Passage to read:
++++

FY 2023 Battery Manufacturing Lab Call: National Lab Capabilities and Contacts

Back to top.

Capabilities

Solid-State Battery

• Synthesis, characterization and evaluation for solid-state electrolytes including inorganic solid materials, solid polymer systems, and quasi solid state electrolytes,
• Fabrication and evaluations of materials in both insertion and conversion batteries across a range of cell sizes,
• Laboratories and capabilities dedicated for investigation of several materials targets such as ionogels, garnet, perovskites, and polymeric materials.

Flow Battery

• Synthesis and characterization of active molecular species,
• Synthesis and characterization of state-of-the-art separator membranes,
• Flow battery assembly and testing expertise for both static and flowing test configurations.

Crosscutting

• Comprehensive materials and chemicals characterization expertise (Materials Characterization – Comprehensive suite of professionally-operated tools to provide high resolution microscopy (scanning electron microscope (SEM), transmission electron microscope (TEM), Aberration Corrected-Scanning Transmission Electron Microscope (AC-STEM), cryo-TEM, laser PFIB for battery sectioning AFM, vacuum AFM/STM, electrochemical AFM, advanced optical microscopy, electrochemical scanning probe microscopy), spectroscopies, chemical analyses (mass spectrometry, microprobe, X-Ray Diffraction (XRD), energy-dispersive X-ray spectroscopy, X-Ray fluorescence, gas-chromatography). Many available in dry room environments or with inert transfer options.

++++

Data for analysis:
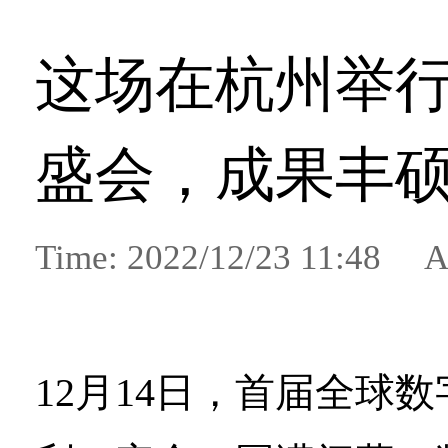
这场在杭州举
盛会，成果丰
Time: 2022/12/23 11:48 A
12月14日，首届全球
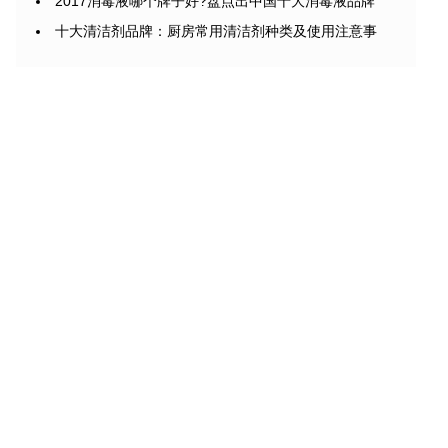
2017消毒液哪个牌子好?盘点出中国十大消毒液品牌
十大清洁剂品牌：厨房常用清洁剂种类及使用注意事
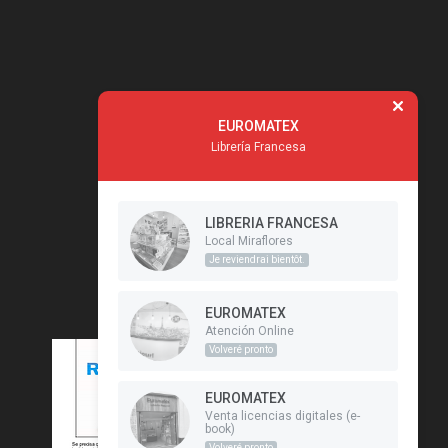
EUROMATEX
Librería Francesa
LIBRERIA FRANCESA
Local Miraflores
Je reviendrai bientôt.
EUROMATEX
Atención Online
Volveré pronto
EUROMATEX
Venta licencias digitales (e-
book)
Volveré pronto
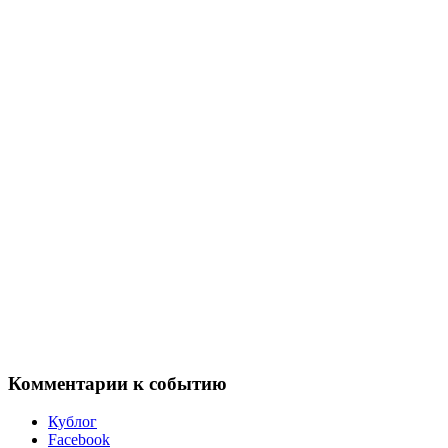
Комментарии к событию
Кублог
Facebook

++++

Request:
Reproduce the portion of the battery manufacturing lab call text starting at "Solid-State Battery" and ending at "flowing test configurations.". None of the items are needed here.

Your solution:
Solid-State Battery

• Synthesis, characterization and evaluation for solid-state electrolytes including inorganic solid materials, solid polymer systems, and quasi solid state electrolytes,
• Fabrication and evaluations of materials in both insertion and conversion batteries across a range of cell sizes,
• Laboratories and capabilities dedicated for investigation of several materials targets such as ionogels, garnet, perovskites, and polymeric materials.

Flow Battery

• Synthesis and characterization of active molecular species,
• Synthesis and characterization of state-of-the-art separator membranes,
• Flow battery assembly and testing expertise for both static and flowing test configurations.